Just like reality TV, data might look all shiny and impressive at first glance, but that doesn’t mean it’s the full story. A big dataset. A fancy algorithm. A polished project. But none of that matters unless we start asking: Where did this data come from? Who’s missing from the data? And who’s going to get hurt if we keep using it in this way?
Ethical data practice isn’t just something nice to do on the side. It’s the only way to build systems that are truly fair and transparent. It’s easy to get distracted by the flashy stuff. But when you really look closely, at the data, at the context, at the impact, that’s where the real work happens. Because if we care about making things better, the only way is ethics.

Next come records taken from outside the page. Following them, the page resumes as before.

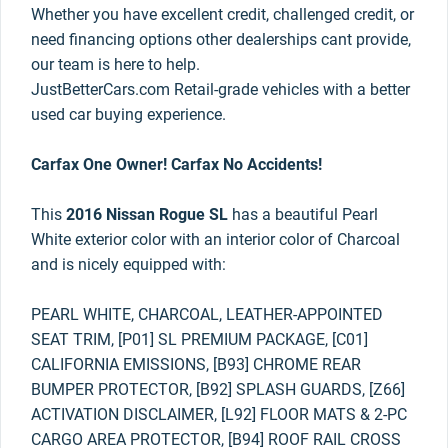
Whether you have excellent credit, challenged credit, or
need financing options other dealerships cant provide,
our team is here to help.
JustBetterCars.com Retail-grade vehicles with a better
used car buying experience.
Carfax One Owner! Carfax No Accidents!
This
2016 Nissan Rogue SL
has a beautiful Pearl
White exterior color with an interior color of Charcoal
and is nicely equipped with:
PEARL WHITE, CHARCOAL, LEATHER-APPOINTED
SEAT TRIM, [P01] SL PREMIUM PACKAGE, [C01]
CALIFORNIA EMISSIONS, [B93] CHROME REAR
BUMPER PROTECTOR, [B92] SPLASH GUARDS, [Z66]
ACTIVATION DISCLAIMER, [L92] FLOOR MATS & 2-PC
CARGO AREA PROTECTOR, [B94] ROOF RAIL CROSS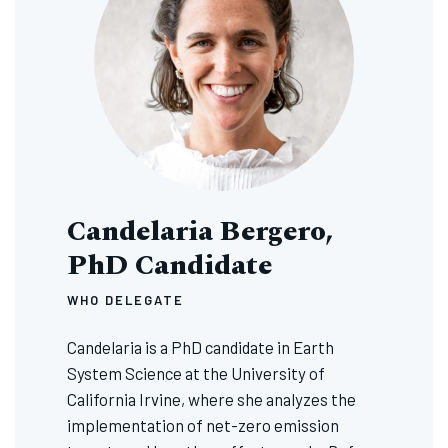
Candelaria Bergero,
PhD Candidate
WHO DELEGATE
Candelaria is a PhD candidate in Earth
System Science at the University of
California Irvine, where she analyzes the
implementation of net-zero emission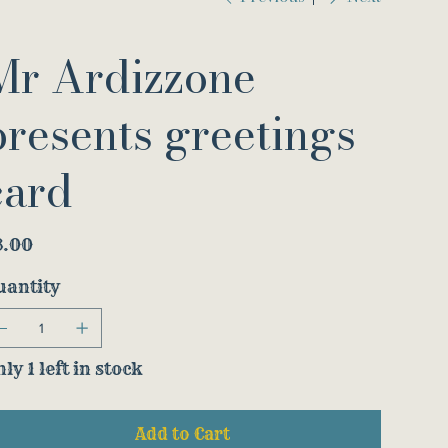
Mr Ardizzone
presents greetings
card
e
3.00
uantity
ly 1 left in stock
Add to Cart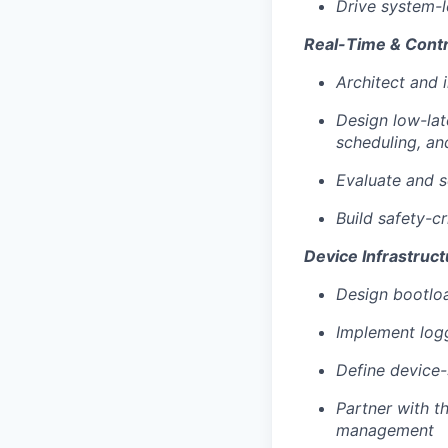
Drive system-l
Portfolio
Team
Real-Time & Cont
Team
Architect and
Powerhouse Innovation
Podcast
Podcast
Design low-lat
Contact
scheduling, an
Contact
Evaluate and s
Insights
Build safety-cr
New Dawn
Device Infrastruct
LinkedIn
Legal
Design bootlo
Privacy Policy
Implement logg
Define device
Partner with t
management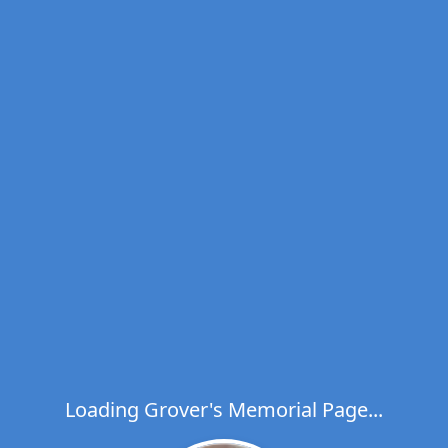
Loading Grover's Memorial Page...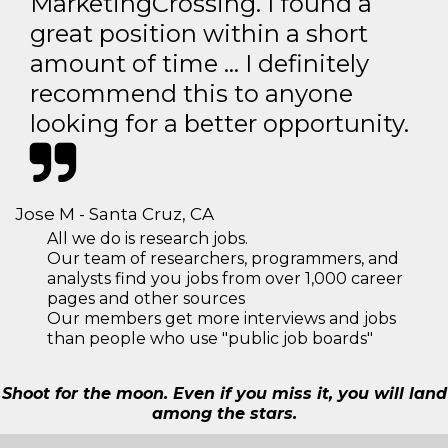
MarketingCrossing. I found a
great position within a short
amount of time … I definitely
recommend this to anyone
looking for a better opportunity.
Jose M - Santa Cruz, CA
All we do is research jobs.
Our team of researchers, programmers, and
analysts find you jobs from over 1,000 career
pages and other sources
Our members get more interviews and jobs
than people who use "public job boards"
Shoot for the moon. Even if you miss it, you will land
among the stars.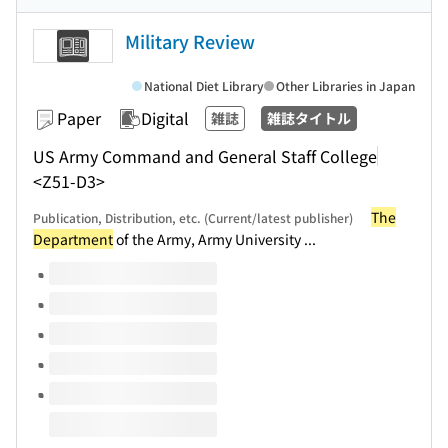
Military Review
National Diet Library
Other Libraries in Japan
Paper
Digital
雑誌
雑誌タイトル
US Army Command and General Staff College
<Z51-D3>
The
Publication, Distribution, etc. (Current/latest publisher)
Department
of the Army, Army University ...
Volumes of this title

Prioritise fairness and transparency. Make it easy for people to understand how their data is being used. Give them real choices.
Treat data literacy as a core skill. Everyone working with data, from executives to analysts to frontline staff, should be able to spot when something does not look right.
Ethical data practice is not about saying no to technology. It is about saying yes to responsibility.
Ethical data practice is not about saying no to technology. It is about saying yes to responsibility.
In the world of data, what looks shiny and impressive on the surface can hide deeper risks underneath. It's not enough to trust our instincts or assume that clever technology knows best. Ethics demands that we slow down, ask better questions, and stay uncomfortable with easy answers.
The real world is messy, complicated, full of hidden stories and unequal histories. The only way to use data well is to respect that complexity, not hide or ignore it.
Because in the end, the only way is ethics.